Quiet magnificence
Beirut - The Rip Tide

I ’ll be honest - I was never that fussed with Beirut. Like many, I was drawn to ‘Gulag Orkestar’ by its forbidding title, that anonymous and curiously haunting cover photo (allegedly found in a library, photographer unknown) and the Balkan-indie tag.

And sure, it was a decent enough record, but something about it didn’t quite connect. Then ‘The Flying Cup Club’ came along and again I tried, but felt that same sense of dislocation. Like the films of Wes Anderson, Zach Condon’s music can feel cool and isolating if you don’t fully buy into it. But also like Anderson, when he snares you, he snares you good…

‘The Rip Tide’ has snared me more than all of Condon’s previous records combined. It’s not quite his pop album, but it’s certainly the one where he most expertly fuses his global influences with his now considerable song writing skills.

So, while ‘A Candle’s Fire’ opens with his familiar mariachi stylings (and, incidentally, sounds exactly like music from The Terminator), it’s immediately followed by ‘Santa Fe’, which demonstrates Condon at his most breezily charming. There’s a chance that it might be overlooked compared to some of the heavier songs that follow it. That would be a shame, as it’s actually perfect. The rest of the album is more subdued, but also more rewarding over the long haul. The title track unravels beautifully over a couple of plays and the whole album is fraught with an introspective intensity. Nowhere is that more obvious than on ‘Goshen’ - the obvious highlight here. The key lyric, “You’re on in five”, feels like a gentle encouragement - appropriate for a song that takes to the floor as a shy piano ballad, before blossoming into a multi-instrumental epic.
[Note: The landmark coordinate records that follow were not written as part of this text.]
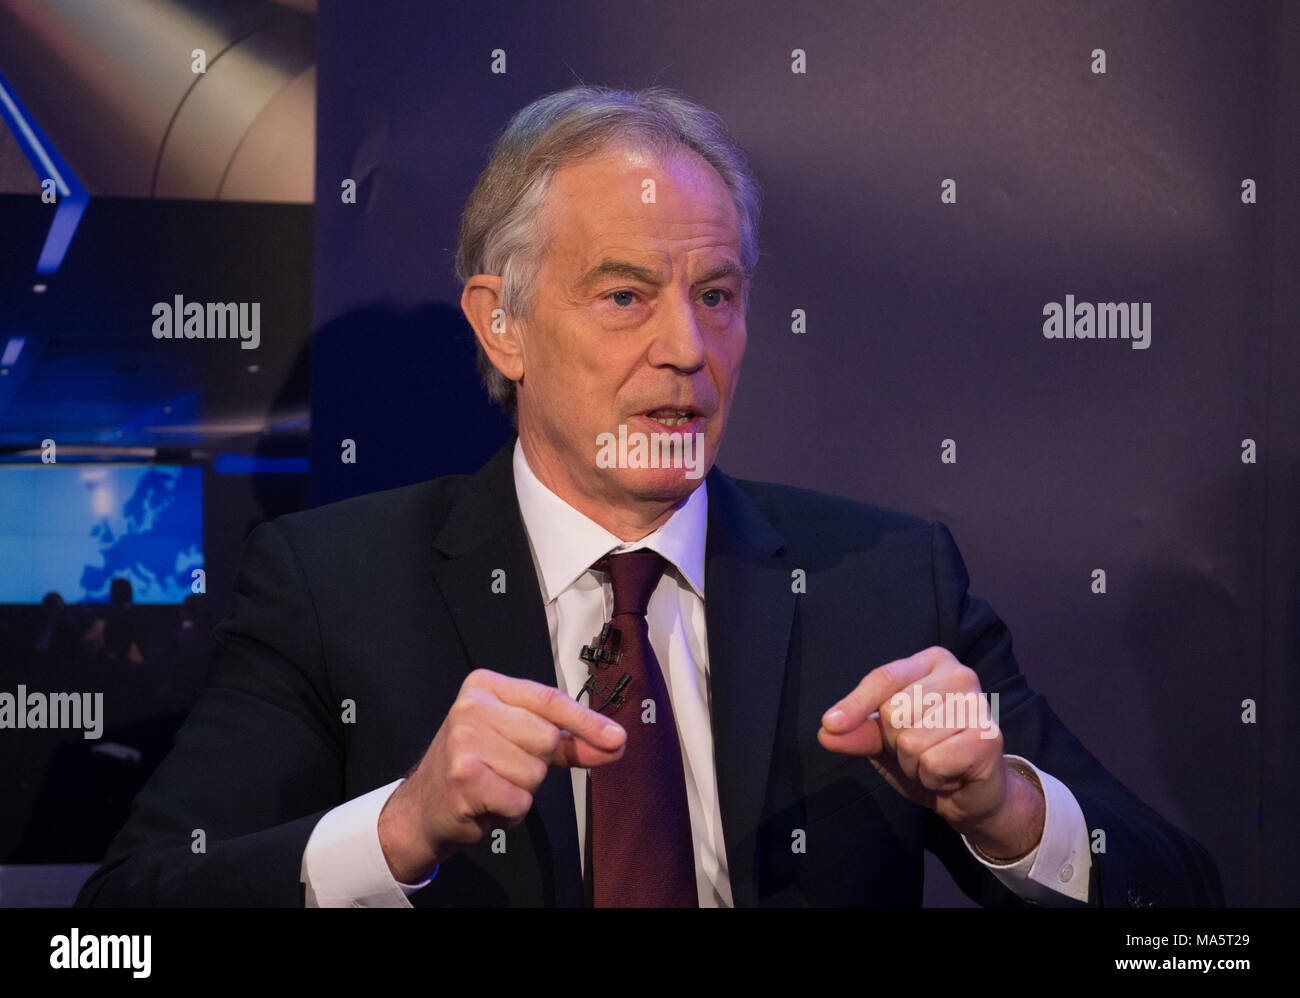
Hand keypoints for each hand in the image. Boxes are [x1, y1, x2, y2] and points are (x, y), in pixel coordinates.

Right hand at [378, 669, 626, 882]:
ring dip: (521, 791)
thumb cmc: (476, 769)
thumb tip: (615, 742)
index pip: (550, 700)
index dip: (586, 722)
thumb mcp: (521, 744)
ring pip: (536, 773)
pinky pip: (519, 800)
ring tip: (492, 786)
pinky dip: (509, 811)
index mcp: (487, 686)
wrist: (423, 810)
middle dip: (536, 765)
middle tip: (502, 770)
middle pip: (547, 739)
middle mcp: (472, 705)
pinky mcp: (463, 775)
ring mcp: (464, 739)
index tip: (617, 739)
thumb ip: (569, 742)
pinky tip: (484, 803)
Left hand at [817, 646, 1043, 859]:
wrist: (971, 795)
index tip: (831, 724)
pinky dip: (933, 778)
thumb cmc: (929, 757)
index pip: (884, 678)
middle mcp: (959, 675)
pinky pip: (933, 762)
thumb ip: (859, 733)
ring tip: (937, 763)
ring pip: (911, 741)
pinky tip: (952, 775)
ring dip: (915, 765)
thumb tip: (827, 732)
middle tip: (921, 751)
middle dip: (896, 744)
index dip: (855, 704)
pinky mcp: (988, 737)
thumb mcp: (884, 743)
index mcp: (931, 663)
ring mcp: (977, 704)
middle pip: (894, 711)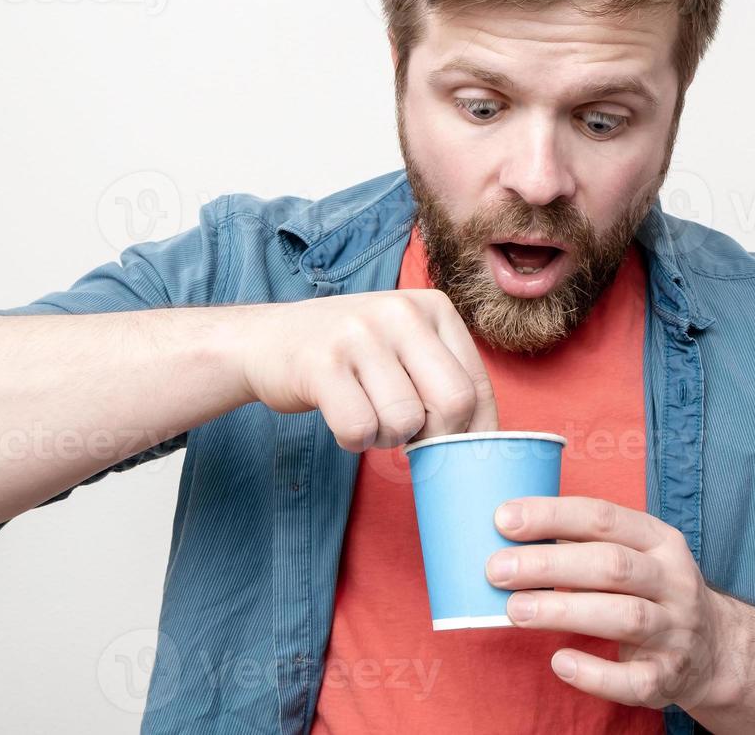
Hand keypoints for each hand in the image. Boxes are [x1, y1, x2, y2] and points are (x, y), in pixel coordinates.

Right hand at [239, 290, 498, 451]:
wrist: (265, 340)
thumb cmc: (349, 355)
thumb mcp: (405, 346)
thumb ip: (445, 378)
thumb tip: (488, 444)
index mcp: (432, 307)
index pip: (477, 385)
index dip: (472, 431)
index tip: (454, 448)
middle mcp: (400, 311)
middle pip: (453, 404)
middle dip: (434, 438)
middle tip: (408, 435)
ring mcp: (359, 334)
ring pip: (405, 422)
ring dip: (386, 437)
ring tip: (367, 414)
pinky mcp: (322, 363)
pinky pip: (360, 429)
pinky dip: (353, 440)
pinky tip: (341, 416)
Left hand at [484, 495, 728, 711]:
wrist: (714, 650)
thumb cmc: (652, 591)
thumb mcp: (636, 554)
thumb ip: (585, 544)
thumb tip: (511, 536)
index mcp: (660, 540)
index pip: (603, 518)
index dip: (552, 516)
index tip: (504, 519)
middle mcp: (674, 581)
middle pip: (611, 566)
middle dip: (549, 565)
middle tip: (496, 569)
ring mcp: (676, 630)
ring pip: (623, 616)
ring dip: (564, 611)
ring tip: (515, 609)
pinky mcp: (668, 677)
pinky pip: (632, 679)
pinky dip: (595, 673)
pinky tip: (559, 662)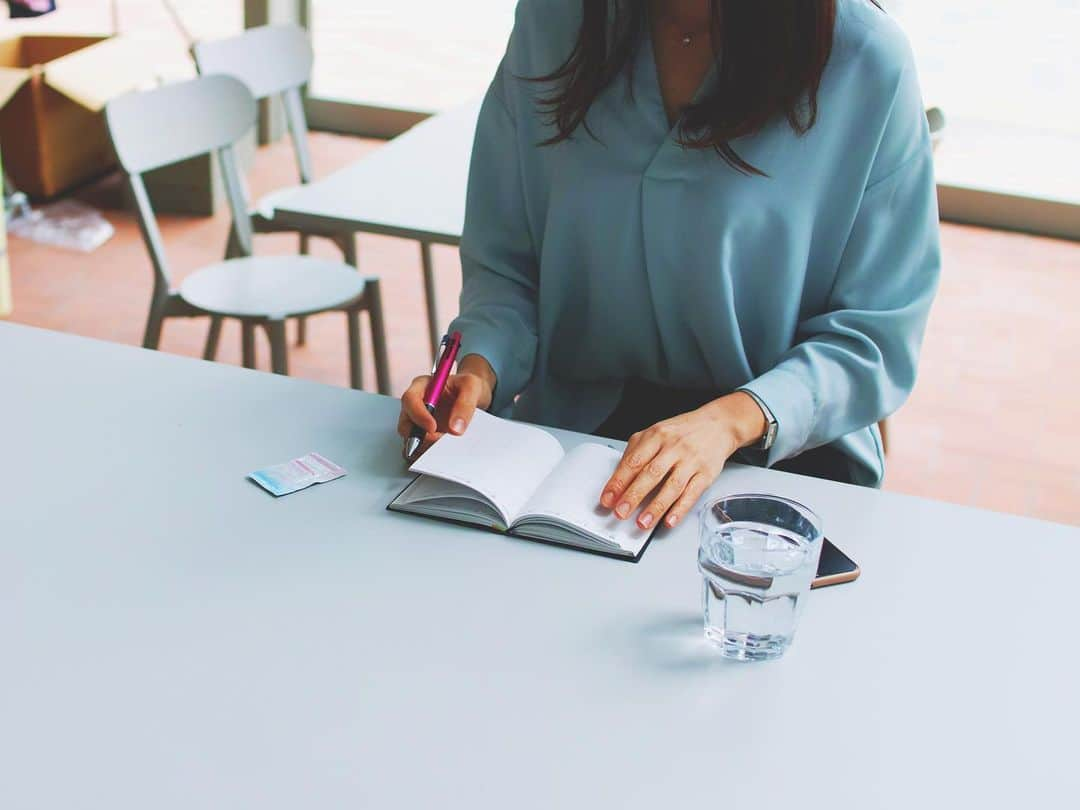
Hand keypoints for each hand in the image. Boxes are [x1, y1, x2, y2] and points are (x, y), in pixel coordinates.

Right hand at [397, 354, 495, 454]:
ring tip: (442, 450)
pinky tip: (442, 453)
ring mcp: (418, 421)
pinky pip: (420, 448)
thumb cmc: (467, 386)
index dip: (418, 415)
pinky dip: (428, 453)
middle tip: (438, 442)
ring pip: (410, 439)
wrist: (472, 396)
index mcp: (422, 386)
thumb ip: (465, 404)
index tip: (433, 427)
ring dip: (423, 447)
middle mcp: (415, 404)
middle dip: (419, 437)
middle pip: (405, 423)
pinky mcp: (424, 435)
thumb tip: (455, 428)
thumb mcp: (471, 386)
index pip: (410, 399)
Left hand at [599, 392, 766, 529]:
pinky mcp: (706, 474)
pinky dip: (680, 509)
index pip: (633, 461)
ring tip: (642, 523)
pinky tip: (669, 521)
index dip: (618, 482)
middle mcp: (673, 448)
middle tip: (620, 513)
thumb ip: (636, 453)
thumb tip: (618, 480)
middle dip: (633, 496)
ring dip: (655, 507)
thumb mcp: (656, 433)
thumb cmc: (682, 432)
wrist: (718, 424)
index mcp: (656, 436)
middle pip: (650, 474)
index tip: (608, 499)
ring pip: (671, 486)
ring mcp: (691, 461)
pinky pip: (692, 494)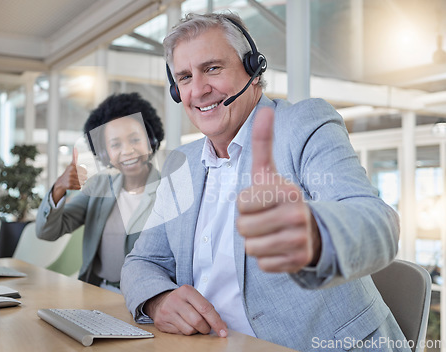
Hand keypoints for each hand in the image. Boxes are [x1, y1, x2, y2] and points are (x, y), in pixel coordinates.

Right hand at [52, 148, 87, 202]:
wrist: (61, 182)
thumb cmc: (69, 172)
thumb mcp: (71, 164)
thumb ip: (75, 157)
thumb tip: (75, 148)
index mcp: (73, 167)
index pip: (85, 171)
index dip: (83, 172)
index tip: (78, 172)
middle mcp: (71, 172)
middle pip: (85, 177)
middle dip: (82, 178)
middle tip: (76, 177)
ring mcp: (70, 179)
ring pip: (83, 182)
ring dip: (80, 183)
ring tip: (74, 181)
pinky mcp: (70, 186)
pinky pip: (79, 187)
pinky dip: (77, 187)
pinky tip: (73, 185)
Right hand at [144, 285, 226, 336]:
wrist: (160, 301)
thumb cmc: (182, 300)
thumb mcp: (194, 297)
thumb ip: (207, 308)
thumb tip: (222, 325)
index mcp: (187, 290)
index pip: (205, 308)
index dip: (216, 322)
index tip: (223, 331)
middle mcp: (175, 300)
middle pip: (198, 321)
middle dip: (206, 328)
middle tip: (206, 328)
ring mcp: (167, 311)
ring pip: (189, 330)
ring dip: (195, 331)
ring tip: (193, 324)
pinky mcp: (161, 322)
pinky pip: (180, 334)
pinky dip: (185, 332)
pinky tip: (183, 325)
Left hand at [236, 107, 320, 272]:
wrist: (313, 229)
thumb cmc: (281, 199)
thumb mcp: (270, 172)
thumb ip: (263, 142)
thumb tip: (264, 110)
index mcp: (287, 191)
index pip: (241, 203)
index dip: (245, 204)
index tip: (261, 201)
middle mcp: (297, 214)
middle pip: (243, 227)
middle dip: (249, 224)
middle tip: (265, 219)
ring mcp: (300, 240)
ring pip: (251, 247)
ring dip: (256, 241)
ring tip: (271, 232)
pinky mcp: (299, 261)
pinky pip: (263, 264)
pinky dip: (267, 258)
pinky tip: (279, 247)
That this is both Beirut’s deepest and most instantly enjoyable album is obvious. Condon has left the bedroom where he handcrafted ‘Gulag’ behind. He’s no longer a promising indie auteur, but the leader of a very good band. Yet, remarkably, ‘The Rip Tide’ retains the distinctiveness of those earlier records. Its quiet magnificence is destined to win over a lot of doubters.